Encyclopedia of Experiments: Biology
A subscription to JoVE is required to view this content.
Transcript
Please note that all translations are automatically generated.
- Para começar, comece desidratando e secando uma amostra fixa para reduzir a distorção amostral causada pela remoção de gases e água líquida à pressão operacional reduzida dos microscópios eletrônicos convencionais de varredura, SEMs.
Para desidratar a amostra, lave-a com concentrações crescentes de etanol na água até que 100% de etanol seja atingido. Em seguida, repita esse processo com um agente de secagem química no etanol até que a amostra seja lavada com agente de secagem pura. Transfira a amostra e o agente de secagem para um prato de evaporação. Cubra-o com o mínimo de agente de secagem adicional e deixe-o secar em um capô de fumaça durante a noite.
Em seguida, monte a amostra preparada na parte superior de um microscópio usando fita adesiva de carbono. Por fim, aplique tinta prateada nas bordas do stub, depois da borda do stub para cada uma das amostras, para reduzir o acúmulo de elétrons em excesso, o que poderia resultar em artefatos de imagem indesejáveis.
Neste experimento, as moscas-das-frutas, Drosophila melanogaster, são preparadas para análise sem utilizando o agente de secagem HMDS.
- Para preparar drosophila melanogaster, imersão moscas anestesiadas em 1 mililitro de fixitive por 2 horas a 4 graus Celsius, certificando-se de que estão completamente submersas.

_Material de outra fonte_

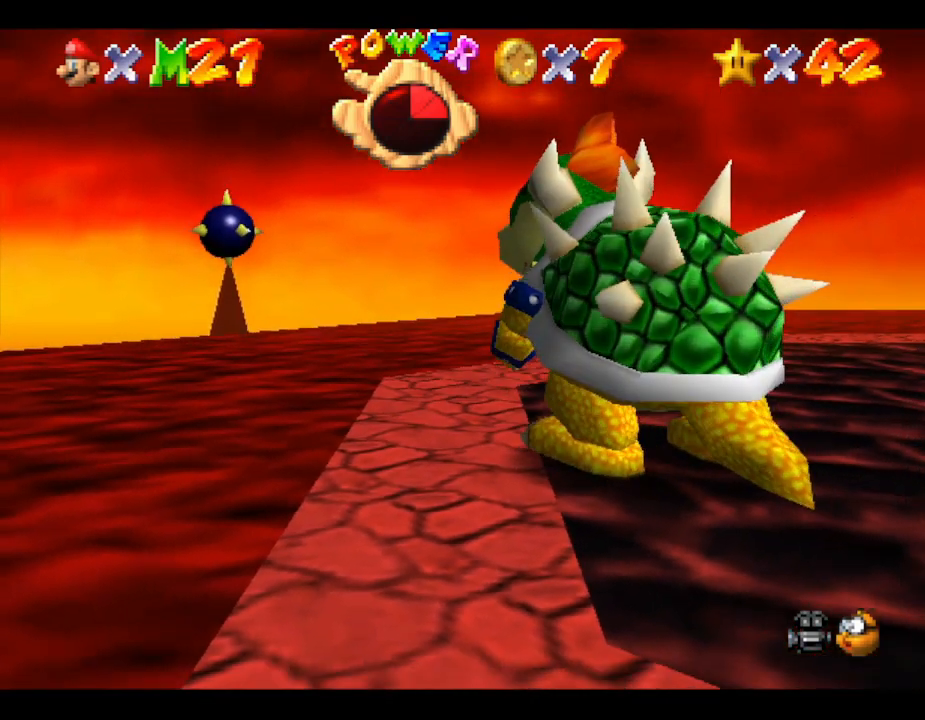
{"buttons": [], "left_stick": "right", "events": [[300, "left_stick", "right"]]}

Use uma pipeta de vidro para remover o fixitive. Lave a amostra de Drosophila fixa em um tubo de microcentrífuga de 1,5 mililitro três vezes com 1 mililitro de 0,1 tampão de fosfato molar pH 7,2 em temperatura ambiente por 10 minutos. Use uma pipeta de vidro para remover cada lavagem, tomando cuidado para não remover a amostra.
Em seguida, desidrateir a amostra em um tubo de microfuge, em um volume de 1 mililitro, usando uma série de etanol de grau por 10 minutos cada. Use uma pipeta de vidro para remover cada lavagem, tomando cuidado para não remover a amostra. Mantenha a amostra no tubo de microcentrífusuga de 1,5 mililitro com apenas 100% de etanol suficiente para cobri-la.
Para realizar a secagem química das moscas usando o HMDS, primeiro, substitua a solução 100% etanol por uma solução de 1 a 2 de HMDS e 100% etanol por 20 minutos. Em seguida, substitua a solução por uma solução de 2 a 1 de HMDS e 100% etanol por 20 minutos.
Transfira a amostra, que está em um tubo de microcentrífuga de 1,5 mililitro e HMDS, em um prato de pesagem de alumínio descartável. Substitua o HMDS 100% com apenas 100% HMDS fresco suficiente para cobrir a amostra. Coloque a amostra dentro do prato de alumínio diretamente em uma capa de fumaça química para secar com uma tampa solta, como uma caixa, para evitar que os detritos caiam sobre a amostra, e deixe-a secar por 12 a 24 horas.
Para montar drosophila rotule a parte inferior de um stub de montagem de alumínio. Use pinças de precisão para colocar as moscas secas na posição desejada em uma guia adesiva de carbono presa ao topo de um stub sob um microscópio dissecando. Aplique adesivo condutor de prata ao redor das bordas externas das pontas dos stubbs.
Use um palito para conectar a tinta prateada às moscas, garantindo condutividade, certificando-se de que a tinta não toque na área de imagem desejada. Coloque os stubs em uma caixa de suporte de stub. E, em seguida, coloque a caixa aberta em um desiccator e deixe a tinta prateada secar por pelo menos três horas.